=== EJERCICIO ===
Reproduce palabra por palabra, por favor, el fragmento del artículo sobre el candidato Nieto que va desde "De Pericles nos" hasta "por no adularlo.", incluidas ambas partes.

=== TEXTO DE ORIGEN ===
===
Fue él quien nombró a Pericles, no los demás. No es normal escuchar a un político mentando a un clásico, ni siquiera de su ramo, pero Nieto lo hizo. Y no tanto para defender a la clase política como para avisar sobre la antigua costumbre de cuestionarla. Cierto es que este candidato tiene más nivel académico que sus competidores, y no es baladí recordar este extremo hoy en una ciudad universitaria a punto de ser capital de la cultura, porque ni la edad ni la calle ni la doctrina suplen lo que el estudio da. Ya que los empleados de la administración cordobesa, en su inmensa mayoría, sea cual sea su rango, tienen titulación superior, no desmerecería que los que pretenden dirigirlos también la tuvieran.
Admitió, no obstante, que urge una regeneración política, que hace falta un gran pacto nacional sobre la misma y que esta debe empezar necesariamente por las interioridades de los partidos que pueden llevarla a la práctica. Y, como se predica con el ejemplo, anunció que hay en el PP una propuesta para la limitación de mandatos de cargos. Nieto tiene soltura, aplomo y claridad en su exposición. No dijo nada fuera del guión previsible, pero demostró llevarlo bien aprendido y, lo que es más importante, capacidad suficiente para interpretarlo con personalidad propia y según lo requieran las circunstancias.
De Pericles nos cuenta la historia que fue escrupuloso con las cuentas públicas, que atendió a las artes y a las ciencias y que jamás aduló al pueblo. Córdoba, como Atenas, como cualquier ciudad, no necesita de otras cualidades en un político. Si Nieto las cultiva será un buen alcalde. Aunque el pueblo acabe echándolo por no adularlo.
===
=== REGISTROS DE DATOS ===
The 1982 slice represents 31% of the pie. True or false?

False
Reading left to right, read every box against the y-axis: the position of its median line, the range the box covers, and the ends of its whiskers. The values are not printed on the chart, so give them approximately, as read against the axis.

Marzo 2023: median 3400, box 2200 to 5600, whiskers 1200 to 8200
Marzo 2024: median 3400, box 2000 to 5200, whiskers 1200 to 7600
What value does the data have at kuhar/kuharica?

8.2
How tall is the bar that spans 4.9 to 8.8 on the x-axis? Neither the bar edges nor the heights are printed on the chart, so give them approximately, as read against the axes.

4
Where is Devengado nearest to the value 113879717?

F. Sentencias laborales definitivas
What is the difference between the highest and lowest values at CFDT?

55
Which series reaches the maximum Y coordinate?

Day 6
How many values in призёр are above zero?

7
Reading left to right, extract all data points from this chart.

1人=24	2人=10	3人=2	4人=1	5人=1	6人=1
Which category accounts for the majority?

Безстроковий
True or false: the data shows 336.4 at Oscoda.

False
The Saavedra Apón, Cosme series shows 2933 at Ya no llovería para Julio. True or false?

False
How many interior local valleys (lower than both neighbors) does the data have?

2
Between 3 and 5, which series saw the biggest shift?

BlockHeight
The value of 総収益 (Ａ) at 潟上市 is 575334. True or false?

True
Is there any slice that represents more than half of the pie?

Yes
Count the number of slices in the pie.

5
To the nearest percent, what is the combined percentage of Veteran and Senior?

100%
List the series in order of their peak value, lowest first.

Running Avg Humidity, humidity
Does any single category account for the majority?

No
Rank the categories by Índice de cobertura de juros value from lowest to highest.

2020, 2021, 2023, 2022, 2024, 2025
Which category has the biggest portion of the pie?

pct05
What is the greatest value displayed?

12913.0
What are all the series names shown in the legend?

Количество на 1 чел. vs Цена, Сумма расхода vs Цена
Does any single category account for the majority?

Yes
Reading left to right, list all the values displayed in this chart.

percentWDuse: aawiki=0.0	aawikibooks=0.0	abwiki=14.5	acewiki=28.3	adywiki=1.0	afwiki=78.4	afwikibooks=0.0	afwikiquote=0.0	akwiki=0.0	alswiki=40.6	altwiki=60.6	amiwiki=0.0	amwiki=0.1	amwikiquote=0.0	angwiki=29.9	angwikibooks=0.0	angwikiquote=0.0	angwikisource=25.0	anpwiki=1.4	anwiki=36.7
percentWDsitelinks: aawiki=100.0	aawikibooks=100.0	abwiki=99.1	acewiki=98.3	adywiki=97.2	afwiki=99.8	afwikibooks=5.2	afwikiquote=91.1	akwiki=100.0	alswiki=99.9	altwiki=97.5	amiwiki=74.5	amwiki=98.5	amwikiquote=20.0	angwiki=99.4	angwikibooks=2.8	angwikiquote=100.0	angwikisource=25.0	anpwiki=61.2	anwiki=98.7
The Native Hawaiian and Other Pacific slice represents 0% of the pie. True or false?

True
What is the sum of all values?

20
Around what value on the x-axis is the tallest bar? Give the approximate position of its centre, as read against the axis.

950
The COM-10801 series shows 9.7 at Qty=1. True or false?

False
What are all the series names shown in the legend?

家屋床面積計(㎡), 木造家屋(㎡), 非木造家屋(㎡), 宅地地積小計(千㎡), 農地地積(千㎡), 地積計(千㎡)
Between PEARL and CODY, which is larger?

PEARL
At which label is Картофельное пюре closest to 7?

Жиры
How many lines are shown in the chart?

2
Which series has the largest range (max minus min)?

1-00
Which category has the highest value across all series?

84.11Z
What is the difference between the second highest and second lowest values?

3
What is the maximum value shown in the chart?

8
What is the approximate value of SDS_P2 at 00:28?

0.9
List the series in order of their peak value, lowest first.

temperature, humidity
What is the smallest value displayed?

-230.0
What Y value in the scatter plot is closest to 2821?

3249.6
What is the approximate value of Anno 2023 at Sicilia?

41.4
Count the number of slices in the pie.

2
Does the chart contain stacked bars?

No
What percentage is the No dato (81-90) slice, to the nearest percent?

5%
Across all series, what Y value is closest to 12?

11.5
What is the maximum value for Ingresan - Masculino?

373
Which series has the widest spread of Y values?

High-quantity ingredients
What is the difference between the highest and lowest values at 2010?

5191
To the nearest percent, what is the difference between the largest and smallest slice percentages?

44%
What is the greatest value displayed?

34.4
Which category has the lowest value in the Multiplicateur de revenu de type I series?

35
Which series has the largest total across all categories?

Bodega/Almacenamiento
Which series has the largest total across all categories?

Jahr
===
=== RESPUESTA AL EJERCICIO ===
De Pericles nos cuenta la historia que fue escrupuloso con las cuentas públicas, que atendió a las artes y a las ciencias y que jamás aduló al pueblo. Córdoba, como Atenas, como cualquier ciudad, no necesita de otras cualidades en un político. Si Nieto las cultiva será un buen alcalde. Aunque el pueblo acabe echándolo por no adularlo.